Alternative protein sources are a growing business area for Germany's number 1 poultry producer. The new division is now also included in the company's sustainability report, which the PHW Group has now published for the second time. By the end of the year, 90 percent of the poultry meat produced in Germany is to come from animal welfare programmes. The Privathof concept, which started in 2011 with 12 farms and has since been expanded to 32 farms, has developed well. Other programmes in which PHW is involved are Beter Leven, Gildehoen, Kip van Morgen, Donautal Premium and the Animal Welfare Initiative. The diversity of the offer enables consumers to make a conscious decision for a specific animal welfare concept.
"Meat consumption will change in the coming years," says Peter Wesjohann confidently. The Chairman of the Board of Directors of the PHW Group expects plant-based alternatives to become a permanent feature of the market in future and sees a very practical reason for this. "We will not be able to cover the growing global demand for protein with conventional meat production alone." It is therefore imperative to bring convincing herbal alternatives onto the market. Wesjohann is convinced that the consumption of meat will continue to play a significant role, but that there will be a coexistence of offers. The aim is to position itself more strongly as a supplier of high-quality protein products and "to develop supposedly competing business areas side by side" The core business area meat is to be promoted by further developing the conventional business and by increasing animal welfare concepts. At the same time, Wesjohann intends to expand the area of alternative protein sources. He sees the growth of the plant-based food sector not as a threat to the meat business, but as an opportunity.
Insects as animal feed
The PHW Group also plans to break new ground in the protein supply of chickens and turkeys. In future, it intends to largely avoid the use of soya products. Instead, the use of insect proteins is seen as an alternative, explains Ralf Kenkel. The Managing Director of Mega-Tiernahrung, a poultry feed producer belonging to the Wiesenhof Group, is demanding that politicians approve the use of insect proteins as feed for pigs and poultry.
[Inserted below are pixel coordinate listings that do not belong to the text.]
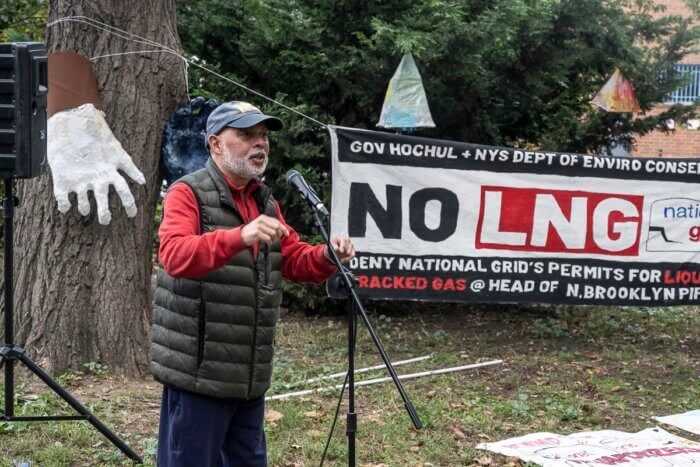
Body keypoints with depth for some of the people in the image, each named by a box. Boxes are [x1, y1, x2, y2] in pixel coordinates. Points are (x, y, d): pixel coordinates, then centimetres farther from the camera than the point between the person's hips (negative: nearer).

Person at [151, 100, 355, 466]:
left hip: (250, 375, 8)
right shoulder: (188, 193, -8)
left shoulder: (266, 201, 16)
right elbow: (174, 255, -25)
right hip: (197, 371, -8)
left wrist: (327, 257, -7)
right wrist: (239, 237, -40)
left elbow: (294, 260, 15)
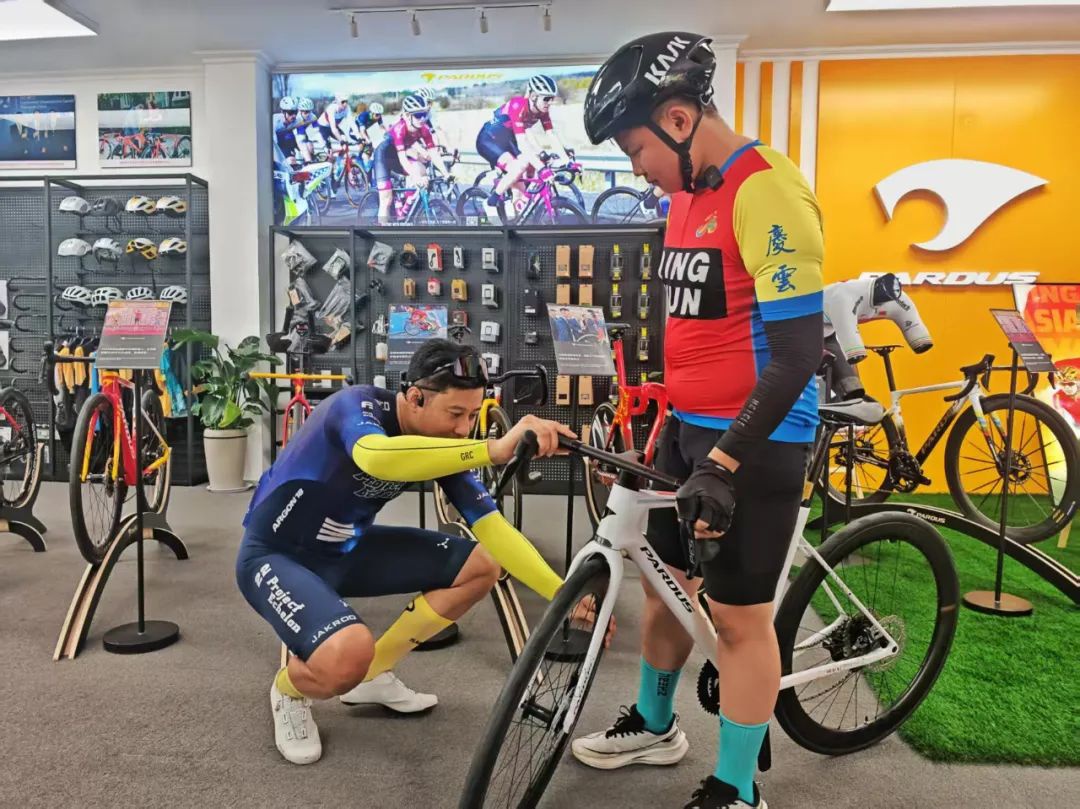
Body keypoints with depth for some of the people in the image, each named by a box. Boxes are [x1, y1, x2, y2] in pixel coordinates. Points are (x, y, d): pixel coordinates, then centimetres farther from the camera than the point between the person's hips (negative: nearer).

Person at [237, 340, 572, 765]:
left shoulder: (445, 447, -9)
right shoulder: (358, 404, -28)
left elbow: (492, 528, -11)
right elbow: (374, 457, -53)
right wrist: (494, 450, -60)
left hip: (345, 548, 7)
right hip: (275, 555, -7)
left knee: (480, 566, 1)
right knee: (349, 654, -35)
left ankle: (373, 675, 14)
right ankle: (290, 689, 4)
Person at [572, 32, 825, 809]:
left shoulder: (766, 192, -18)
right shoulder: (688, 195, 11)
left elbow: (797, 352, -23)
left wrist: (726, 461, -23)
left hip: (755, 441, -9)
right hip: (690, 427, 9)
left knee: (739, 616, 3)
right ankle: (654, 723, 41)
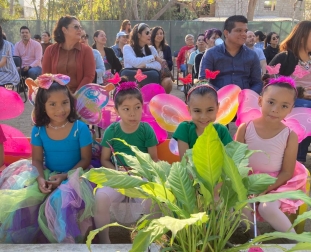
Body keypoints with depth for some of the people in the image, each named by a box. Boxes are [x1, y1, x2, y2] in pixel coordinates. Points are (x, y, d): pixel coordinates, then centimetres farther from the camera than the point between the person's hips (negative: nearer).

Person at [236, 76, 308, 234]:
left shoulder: (290, 136, -11)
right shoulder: (245, 129, -8)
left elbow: (287, 172, -8)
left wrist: (266, 188, -20)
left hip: (276, 183, -2)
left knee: (267, 208, -25)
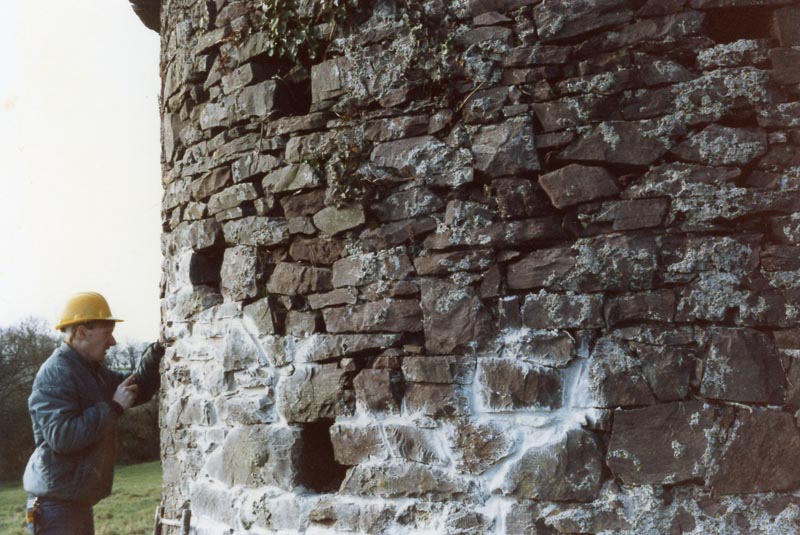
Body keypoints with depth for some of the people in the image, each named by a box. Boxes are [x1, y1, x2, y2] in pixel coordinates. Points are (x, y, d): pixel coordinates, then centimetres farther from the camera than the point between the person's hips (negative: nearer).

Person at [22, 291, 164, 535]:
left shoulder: (94, 369, 12)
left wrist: (158, 350, 1)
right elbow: (61, 436, -29)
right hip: (56, 504, -10)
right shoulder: (55, 374, -19)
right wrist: (113, 408, -23)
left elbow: (138, 390, 15)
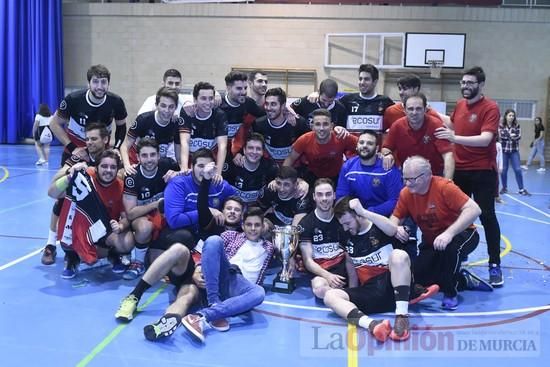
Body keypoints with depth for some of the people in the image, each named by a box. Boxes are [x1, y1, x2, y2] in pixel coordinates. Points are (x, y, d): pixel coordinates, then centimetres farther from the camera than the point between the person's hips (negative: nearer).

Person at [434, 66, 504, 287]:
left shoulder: (490, 108, -13)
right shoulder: (459, 105, 8)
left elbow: (486, 139, -28)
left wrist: (455, 138, -38)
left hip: (482, 171, -6)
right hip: (459, 169, 6)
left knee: (487, 216, -3)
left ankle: (495, 265, 7)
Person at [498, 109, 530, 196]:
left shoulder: (517, 126, 5)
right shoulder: (501, 126, 0)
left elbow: (519, 137, -7)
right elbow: (501, 135, -13)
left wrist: (509, 136, -20)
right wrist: (510, 135, -15)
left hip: (514, 151, 1)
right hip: (504, 150, -1)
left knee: (518, 170, -4)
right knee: (503, 170, 4)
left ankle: (521, 189, 2)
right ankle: (504, 188, 20)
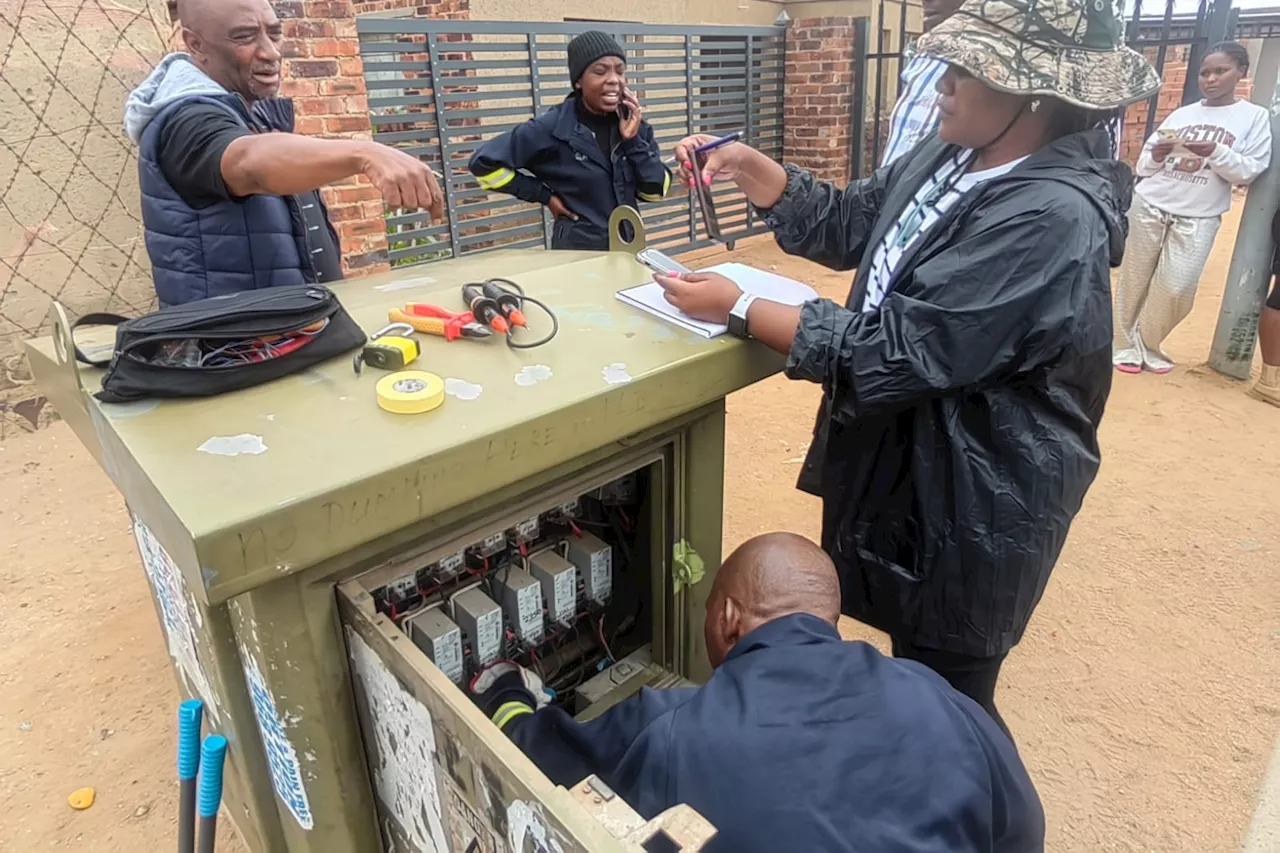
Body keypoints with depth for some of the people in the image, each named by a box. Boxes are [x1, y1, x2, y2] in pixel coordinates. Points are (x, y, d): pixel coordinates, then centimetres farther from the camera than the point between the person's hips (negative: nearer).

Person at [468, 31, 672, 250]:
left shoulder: (632, 122, -1)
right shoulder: (553, 128, -13)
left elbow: (655, 191, -3)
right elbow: (484, 162, -10)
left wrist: (633, 140, -14)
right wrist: (544, 195, -9)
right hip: (578, 250, -3)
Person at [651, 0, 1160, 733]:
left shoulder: (1050, 220, -29)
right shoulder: (950, 157, -1)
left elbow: (893, 353, -30)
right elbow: (848, 226, 8)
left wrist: (738, 308, -25)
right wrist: (752, 170, -7)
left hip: (972, 506, -9)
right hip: (904, 465, 9)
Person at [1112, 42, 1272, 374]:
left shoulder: (1255, 117, 4)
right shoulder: (1181, 113, 9)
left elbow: (1249, 172, -3)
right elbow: (1144, 166, 10)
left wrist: (1215, 152, -18)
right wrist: (1156, 155, -12)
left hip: (1199, 219, -2)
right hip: (1150, 206, 2)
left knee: (1176, 289, -8)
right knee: (1134, 280, 3)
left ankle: (1147, 344, 13)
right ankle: (1125, 345, 16)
Kenkel is certain that PHW has taken a decisive step forward through its participation in the Enterra Feed Corporation. Further feeding studies are now necessary, he says, because the changed composition of the feed must be in line with animal health and thus also with animal welfare: "We cannot say today when exactly we will be able to replace soy in poultry feed with insect proteins. What is important for us is that we take this path now," says the mega-managing director.